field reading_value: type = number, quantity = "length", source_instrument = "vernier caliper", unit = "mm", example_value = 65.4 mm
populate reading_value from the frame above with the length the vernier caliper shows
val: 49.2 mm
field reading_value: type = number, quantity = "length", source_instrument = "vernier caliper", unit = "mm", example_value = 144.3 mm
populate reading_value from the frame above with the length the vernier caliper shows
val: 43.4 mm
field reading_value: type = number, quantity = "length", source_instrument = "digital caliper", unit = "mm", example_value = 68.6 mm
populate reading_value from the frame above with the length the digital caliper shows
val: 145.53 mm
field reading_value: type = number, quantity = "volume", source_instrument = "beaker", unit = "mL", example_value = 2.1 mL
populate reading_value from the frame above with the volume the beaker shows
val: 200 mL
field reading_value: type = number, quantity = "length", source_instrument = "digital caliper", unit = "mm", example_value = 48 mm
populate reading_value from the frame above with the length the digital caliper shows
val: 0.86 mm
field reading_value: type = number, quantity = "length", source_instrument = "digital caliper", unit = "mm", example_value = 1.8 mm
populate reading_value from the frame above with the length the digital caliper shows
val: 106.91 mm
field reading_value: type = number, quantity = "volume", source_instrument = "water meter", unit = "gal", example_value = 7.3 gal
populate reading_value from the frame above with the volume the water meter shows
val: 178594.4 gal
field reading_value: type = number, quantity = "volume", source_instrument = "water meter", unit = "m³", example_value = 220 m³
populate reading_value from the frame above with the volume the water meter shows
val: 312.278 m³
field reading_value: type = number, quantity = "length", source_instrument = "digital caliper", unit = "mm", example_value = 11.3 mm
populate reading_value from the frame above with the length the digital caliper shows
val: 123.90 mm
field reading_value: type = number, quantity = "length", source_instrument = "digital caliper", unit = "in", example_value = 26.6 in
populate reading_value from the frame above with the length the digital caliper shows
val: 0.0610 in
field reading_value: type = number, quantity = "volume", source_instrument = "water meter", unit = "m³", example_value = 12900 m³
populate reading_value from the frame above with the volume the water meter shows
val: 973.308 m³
—————
Update the records above by replacing every occurrence of "digital caliper" with "electronic caliper", keeping all other text in each line unchanged.

field reading_value: type = number, quantity = "length", source_instrument = "vernier caliper", unit = "mm", example_value = 65.4 mm
populate reading_value from the frame above with the length the vernier caliper shows
val: 49.2 mm
field reading_value: type = number, quantity = "length", source_instrument = "vernier caliper", unit = "mm", example_value = 144.3 mm
populate reading_value from the frame above with the length the vernier caliper shows
val: 43.4 mm
field reading_value: type = number, quantity = "length", source_instrument = "electronic caliper", unit = "mm", example_value = 68.6 mm
populate reading_value from the frame above with the length the electronic caliper shows
val: 145.53 mm
field reading_value: type = number, quantity = "volume", source_instrument = "beaker", unit = "mL", example_value = 2.1 mL
populate reading_value from the frame above with the volume the beaker shows
val: 200 mL
field reading_value: type = number, quantity = "length", source_instrument = "electronic caliper", unit = "mm", example_value = 48 mm
populate reading_value from the frame above with the length the electronic caliper shows
val: 0.86 mm
field reading_value: type = number, quantity = "length", source_instrument = "electronic caliper", unit = "mm", example_value = 1.8 mm
populate reading_value from the frame above with the length the electronic caliper shows
val: 106.91 mm
field reading_value: type = number, quantity = "volume", source_instrument = "water meter", unit = "gal", example_value = 7.3 gal
populate reading_value from the frame above with the volume the water meter shows
val: 178594.4 gal
field reading_value: type = number, quantity = "volume", source_instrument = "water meter", unit = "m³", example_value = 220 m³
populate reading_value from the frame above with the volume the water meter shows
val: 312.278 m³
field reading_value: type = number, quantity = "length", source_instrument = "electronic caliper", unit = "mm", example_value = 11.3 mm
populate reading_value from the frame above with the length the electronic caliper shows
val: 123.90 mm
field reading_value: type = number, quantity = "length", source_instrument = "electronic caliper", unit = "in", example_value = 26.6 in
populate reading_value from the frame above with the length the electronic caliper shows
val: 0.0610 in
field reading_value: type = number, quantity = "volume", source_instrument = "water meter", unit = "m³", example_value = 12900 m³
populate reading_value from the frame above with the volume the water meter shows
val: 973.308 m³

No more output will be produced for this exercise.